Instructions:
• 1. Please answer these about the Kevin McClory passage, marking each answer with the matching letter:
(a) What 1957 film did McClory write, produce and direct?
(b) How much in damages did Fleming pay McClory?
(c) Under what title was Thunderball remade in 1983?
• 2. Carry the Kevin McClory passage forward from its final sentence.

Document segment:
++++++++
He started his film career as a film technician at Shepperton Studios. He was an assistant to John Huston on films including The African Queen (1951) and Moulin Rouge (1952). He was an Assistant Director on Huston's version of Moby Dick (1956), and Assistant Producer and Assistant Director on Mike Todd's Around the World in 80 Days (also 1956). He later wrote, produced and directed the 1957 film The Boy and the Bridge, with financial assistance from Ivar Bryce.
Bryce was a close friend of Ian Fleming. In 1958, McClory, Bryce, Fleming and Jack Whittingham collaborated on a number of drafts for a possible film or television series featuring Fleming's secret agent, James Bond. After The Boy and the Bridge crashed at the box office, Fleming grew cooler on the project with McClory. Without permission, Fleming novelised the draft screenplay as his ninth novel, Thunderball in 1961, which initially did not give either McClory or Whittingham credit. The two sued, and the case opened to the High Court in London on 20 November 1963. After 9 days, the case was settled. Fleming paid McClory damages of £35,000 and his court costs of £52,000, and future versions of the novel were credited as "based on a screen treatment by Kevin McClory, Jack Whittingham, and Ian Fleming" - in that order. Due to the lawsuit, Thunderball was pushed back as the first official Bond film in Harry Saltzman's and Albert R. Broccoli's series. Broccoli and Saltzman's production company EON Productions later made a deal with McClory for Thunderball to be made into a film in 1965, consequently allowing McClory sole producing credit for the adaptation. McClory additionally retained the rights to remake the film after ten years had elapsed.
In 1976, McClory announced he was to produce an original James Bond film to be titled either Warhead, Warhead 8, or James Bond of the Secret Service, but the project immediately ran into more legal problems with the Broccoli family and was ultimately abandoned. The project was taken over by American producer Jack Schwartzman who, with the backing of Warner Bros., was able to get Thunderball remade as Never Say Never Again in 1983, with McClory credited as executive producer. The film starred Sean Connery as agent 007 in a highly-publicized return to the role after a 12 year absence.
++++++++
Dataset content:
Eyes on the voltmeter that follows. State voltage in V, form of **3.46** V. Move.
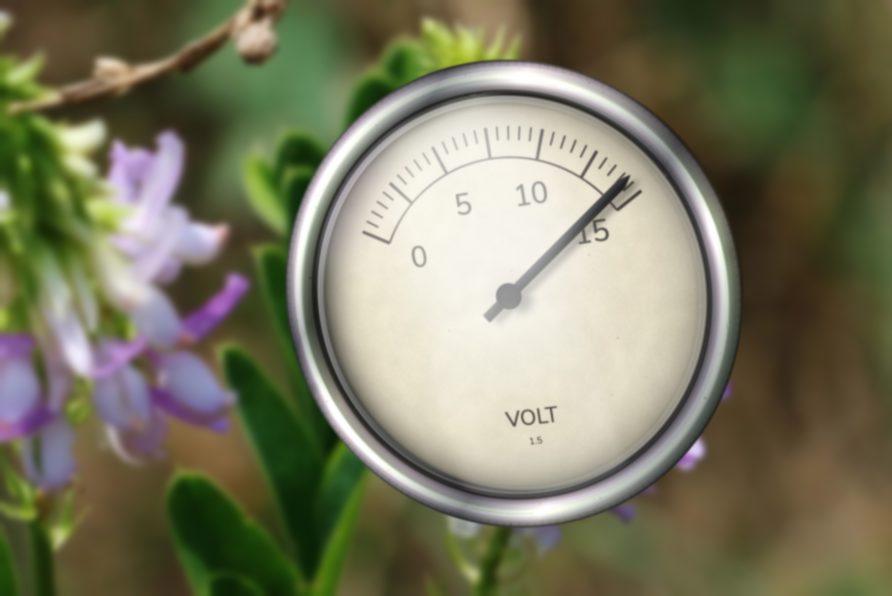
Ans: **14.25** V
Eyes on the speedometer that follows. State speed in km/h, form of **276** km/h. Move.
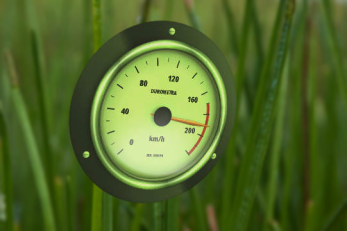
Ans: **190** km/h
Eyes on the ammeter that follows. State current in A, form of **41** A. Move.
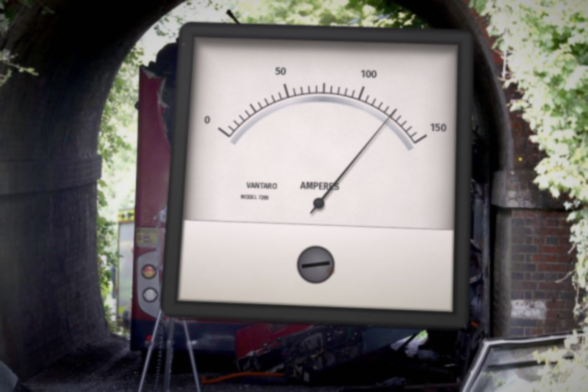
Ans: **125** A
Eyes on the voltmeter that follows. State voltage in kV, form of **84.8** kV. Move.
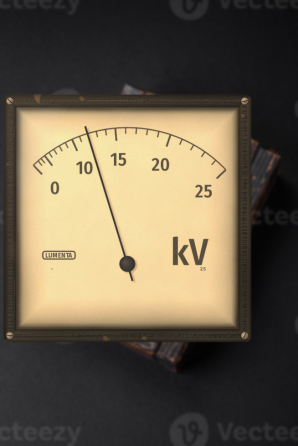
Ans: **12** kV
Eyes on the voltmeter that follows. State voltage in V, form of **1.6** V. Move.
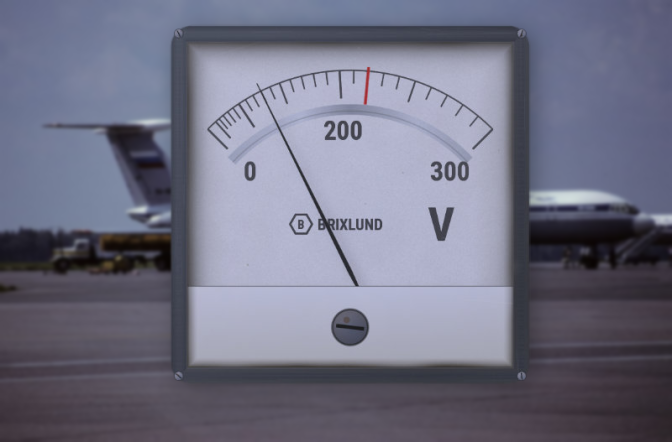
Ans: **130** V
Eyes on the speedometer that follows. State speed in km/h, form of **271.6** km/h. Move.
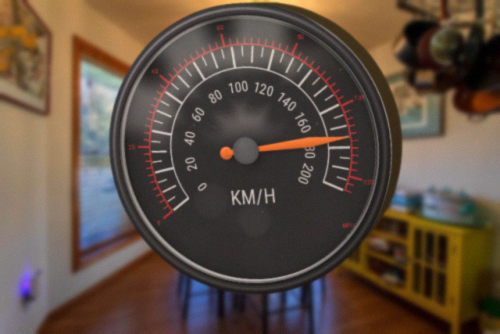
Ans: **175** km/h
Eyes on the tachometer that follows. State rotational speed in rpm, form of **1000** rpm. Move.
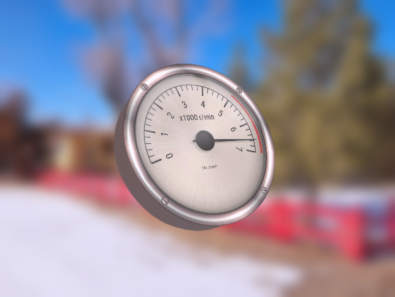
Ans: **6600** rpm
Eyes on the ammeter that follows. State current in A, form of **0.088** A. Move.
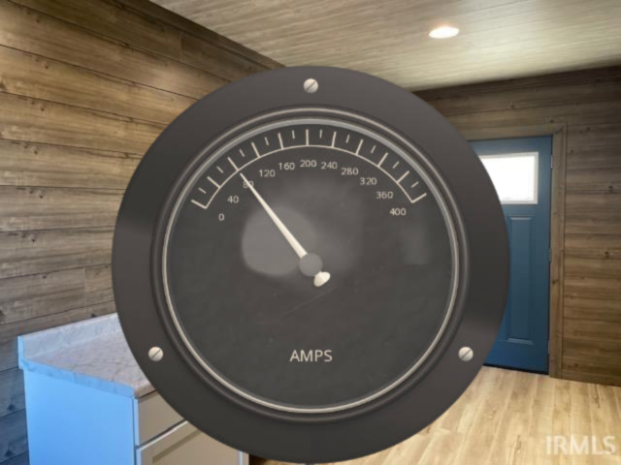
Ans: **80** A
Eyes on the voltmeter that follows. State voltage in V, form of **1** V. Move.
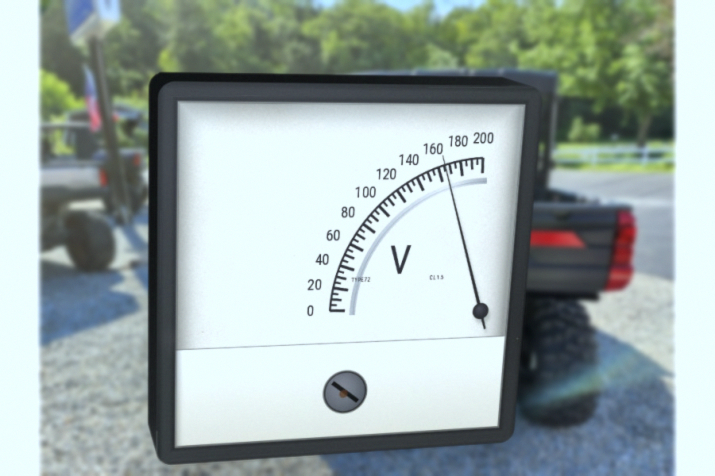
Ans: **165** V
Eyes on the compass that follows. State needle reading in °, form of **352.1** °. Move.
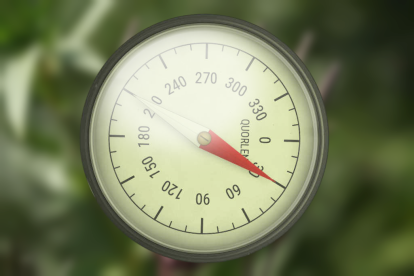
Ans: **30** °
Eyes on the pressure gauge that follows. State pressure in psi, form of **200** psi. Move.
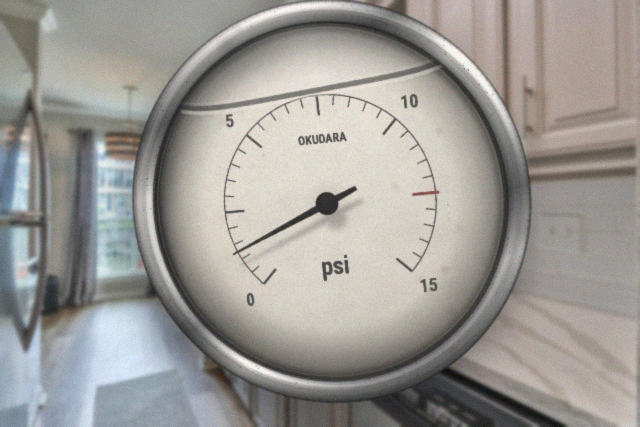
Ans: **1.25** psi
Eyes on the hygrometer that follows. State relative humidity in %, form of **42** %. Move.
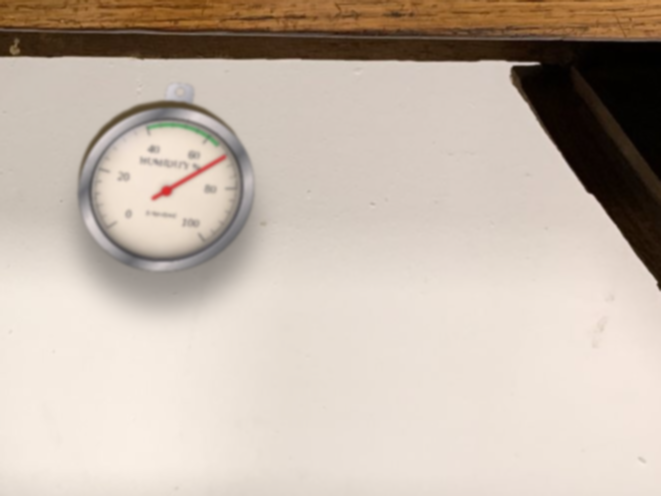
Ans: **68** %
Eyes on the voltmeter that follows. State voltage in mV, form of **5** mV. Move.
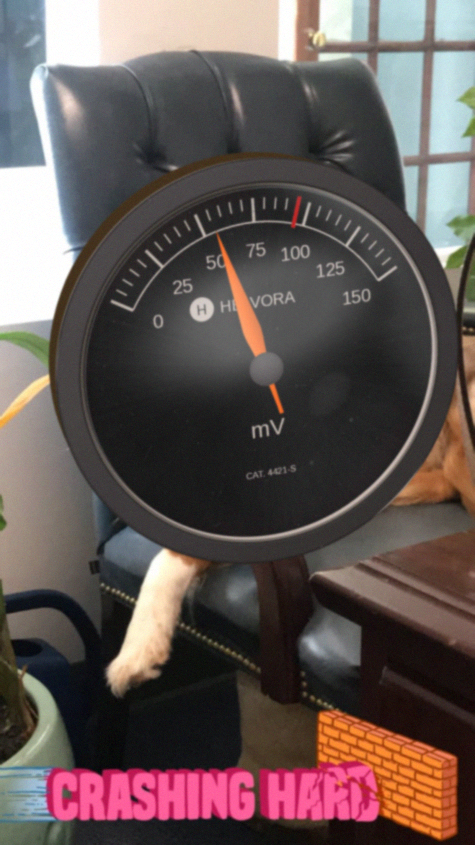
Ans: **55** mV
++++++++
Outputs by task:
• 1.
(a) The Boy and the Bridge
(b) £35,000
(c) Never Say Never Again

• 2.
McClory subsequently continued to try to make other adaptations of Thunderball, including most famously a project called Warhead 2000 A.D. that was to be made by Sony with Timothy Dalton in the lead role. Once again, McClory's hold on the Thunderball film rights came into question and the project was eventually scrapped in 1999 after Sony settled out of court with MGM/UA, ceding any rights to making a James Bond film. Ironically, in 2004 Sony acquired MGM; however, the production and final say over everything involving the film version of James Bond is controlled by EON Productions, Albert R. Broccoli's production company and its parent company Danjaq, LLC.
Prior to Sony's settlement with MGM in 1999, they filed a lawsuit against MGM claiming McClory was the co-author of the cinematic 007 and was owed fees from Danjaq and MGM for all past films. This lawsuit was thrown out in 2000 on the ground that McClory had waited too long to bring his claims. The Ninth Circuit Court of Appeals later affirmed this decision in 2001.
McClory was married twice. He was survived by two sons and two daughters.